What to produce – Here are some records; return them all exactly.
Recorded data section start
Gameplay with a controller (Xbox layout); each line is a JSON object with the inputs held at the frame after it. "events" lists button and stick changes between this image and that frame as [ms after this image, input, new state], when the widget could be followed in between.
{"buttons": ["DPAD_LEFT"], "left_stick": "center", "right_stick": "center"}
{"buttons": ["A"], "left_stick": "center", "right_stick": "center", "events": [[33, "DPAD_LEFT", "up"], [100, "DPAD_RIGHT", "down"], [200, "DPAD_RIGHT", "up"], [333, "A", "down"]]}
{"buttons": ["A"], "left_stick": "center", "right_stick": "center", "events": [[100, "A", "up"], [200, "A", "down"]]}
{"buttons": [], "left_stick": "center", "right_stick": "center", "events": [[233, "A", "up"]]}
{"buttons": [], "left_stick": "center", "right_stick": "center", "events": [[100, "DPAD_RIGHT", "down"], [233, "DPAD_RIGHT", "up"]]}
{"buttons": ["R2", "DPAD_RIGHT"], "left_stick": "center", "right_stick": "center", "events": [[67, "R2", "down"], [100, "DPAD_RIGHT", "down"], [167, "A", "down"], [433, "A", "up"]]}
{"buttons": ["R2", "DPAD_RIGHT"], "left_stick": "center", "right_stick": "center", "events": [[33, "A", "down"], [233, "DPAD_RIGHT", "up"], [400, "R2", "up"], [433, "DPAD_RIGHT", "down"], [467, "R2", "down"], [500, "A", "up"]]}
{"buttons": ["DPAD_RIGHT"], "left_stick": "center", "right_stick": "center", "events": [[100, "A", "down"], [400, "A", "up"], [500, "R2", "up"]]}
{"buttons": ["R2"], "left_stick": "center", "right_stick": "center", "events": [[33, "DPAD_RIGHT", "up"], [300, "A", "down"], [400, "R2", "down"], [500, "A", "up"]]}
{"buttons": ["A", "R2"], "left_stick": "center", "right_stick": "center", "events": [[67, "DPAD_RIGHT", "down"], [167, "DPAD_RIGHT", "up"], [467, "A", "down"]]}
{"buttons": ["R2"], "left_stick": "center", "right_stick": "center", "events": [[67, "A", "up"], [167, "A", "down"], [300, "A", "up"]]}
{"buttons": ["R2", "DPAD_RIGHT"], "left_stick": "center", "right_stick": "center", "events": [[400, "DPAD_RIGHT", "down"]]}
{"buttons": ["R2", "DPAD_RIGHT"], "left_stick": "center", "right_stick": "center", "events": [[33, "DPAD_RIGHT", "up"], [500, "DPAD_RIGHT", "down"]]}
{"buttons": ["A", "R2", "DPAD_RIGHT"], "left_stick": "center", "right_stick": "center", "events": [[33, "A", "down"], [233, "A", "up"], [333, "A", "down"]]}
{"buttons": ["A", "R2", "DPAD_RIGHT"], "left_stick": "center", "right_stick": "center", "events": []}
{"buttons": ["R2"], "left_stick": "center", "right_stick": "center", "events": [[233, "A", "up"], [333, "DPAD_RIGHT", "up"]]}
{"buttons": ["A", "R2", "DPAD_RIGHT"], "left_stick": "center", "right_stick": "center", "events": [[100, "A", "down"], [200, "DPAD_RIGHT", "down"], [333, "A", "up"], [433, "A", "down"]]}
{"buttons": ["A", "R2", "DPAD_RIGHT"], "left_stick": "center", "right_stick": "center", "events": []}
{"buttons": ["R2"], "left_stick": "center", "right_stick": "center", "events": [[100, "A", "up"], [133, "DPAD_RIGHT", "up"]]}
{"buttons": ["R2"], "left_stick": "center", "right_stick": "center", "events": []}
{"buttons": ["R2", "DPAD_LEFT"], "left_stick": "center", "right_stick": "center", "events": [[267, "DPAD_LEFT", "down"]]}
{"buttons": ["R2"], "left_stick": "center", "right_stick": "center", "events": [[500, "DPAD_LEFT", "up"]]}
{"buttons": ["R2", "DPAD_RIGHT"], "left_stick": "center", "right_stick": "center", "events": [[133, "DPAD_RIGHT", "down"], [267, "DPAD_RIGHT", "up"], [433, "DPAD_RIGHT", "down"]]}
Recorded data section end
Response for this exercise –
Gameplay with a controller (Xbox layout); each line is a JSON object with the inputs held at the frame after it. "events" lists button and stick changes between this image and that frame as [ms after this image, input, new state], when the widget could be followed in between.
{"buttons": ["DPAD_LEFT"], "left_stick": "center", "right_stick": "center"}
{"buttons": ["A"], "left_stick": "center", "right_stick": "center", "events": [[33, "DPAD_LEFT", "up"], [100, "DPAD_RIGHT", "down"], [200, "DPAD_RIGHT", "up"], [333, "A", "down"]]}
{"buttons": ["A"], "left_stick": "center", "right_stick": "center", "events": [[100, "A", "up"], [200, "A", "down"]]}
{"buttons": [], "left_stick": "center", "right_stick": "center", "events": [[233, "A", "up"]]}
{"buttons": [], "left_stick": "center", "right_stick": "center", "events": [[100, "DPAD_RIGHT", "down"], [233, "DPAD_RIGHT", "up"]]}
{"buttons": ["R2", "DPAD_RIGHT"], "left_stick": "center", "right_stick": "center", "events": [[67, "R2", "down"], [100, "DPAD_RIGHT", "down"], [167, "A", "down"], [433, "A", "up"]]}
{"buttons": ["R2", "DPAD_RIGHT"], "left_stick": "center", "right_stick": "center", "events": [[33, "A", "down"], [233, "DPAD_RIGHT", "up"], [400, "R2", "up"], [433, "DPAD_RIGHT", "down"], [467, "R2", "down"], [500, "A", "up"]]}
{"buttons": ["DPAD_RIGHT"], "left_stick": "center", "right_stick": "center", "events": [[100, "A", "down"], [400, "A", "up"], [500, "R2", "up"]]}
{"buttons": ["R2"], "left_stick": "center", "right_stick": "center", "events": [[33, "DPAD_RIGHT", "up"], [300, "A", "down"], [400, "R2", "down"], [500, "A", "up"]]}
{"buttons": ["A", "R2"], "left_stick": "center", "right_stick": "center", "events": [[67, "DPAD_RIGHT", "down"], [167, "DPAD_RIGHT", "up"], [467, "A", "down"]]}
{"buttons": ["R2"], "left_stick": "center", "right_stick": "center", "events": [[67, "A", "up"], [167, "A", "down"], [300, "A", "up"]]}
{"buttons": ["R2", "DPAD_RIGHT"], "left_stick": "center", "right_stick": "center", "events": [[400, "DPAD_RIGHT", "down"]]}
{"buttons": ["R2", "DPAD_RIGHT"], "left_stick": "center", "right_stick": "center", "events": [[33, "DPAD_RIGHT", "up"], [500, "DPAD_RIGHT", "down"]]}
{"buttons": ["A", "R2", "DPAD_RIGHT"], "left_stick": "center", "right_stick": "center", "events": [[33, "A", "down"], [233, "A", "up"], [333, "A", "down"]]}
{"buttons": ["A", "R2", "DPAD_RIGHT"], "left_stick": "center", "right_stick": "center", "events": []}
{"buttons": ["R2"], "left_stick": "center", "right_stick": "center", "events": [[233, "A", "up"], [333, "DPAD_RIGHT", "up"]]}
{"buttons": ["A", "R2", "DPAD_RIGHT"], "left_stick": "center", "right_stick": "center", "events": [[100, "A", "down"], [200, "DPAD_RIGHT", "down"], [333, "A", "up"], [433, "A", "down"]]}
{"buttons": ["A", "R2", "DPAD_RIGHT"], "left_stick": "center", "right_stick": "center", "events": []}
{"buttons": ["R2"], "left_stick": "center", "right_stick": "center", "events": [[100, "A", "up"], [133, "DPAD_RIGHT", "up"]]}
{"buttons": ["R2"], "left_stick": "center", "right_stick": "center", "events": []}
{"buttons": ["R2", "DPAD_LEFT"], "left_stick": "center", "right_stick": "center", "events": [[267, "DPAD_LEFT", "down"]]}
{"buttons": ["R2"], "left_stick": "center", "right_stick": "center", "events": [[500, "DPAD_LEFT", "up"]]}
{"buttons": ["R2", "DPAD_RIGHT"], "left_stick": "center", "right_stick": "center", "events": [[133, "DPAD_RIGHT", "down"], [267, "DPAD_RIGHT", "up"], [433, "DPAD_RIGHT", "down"]]}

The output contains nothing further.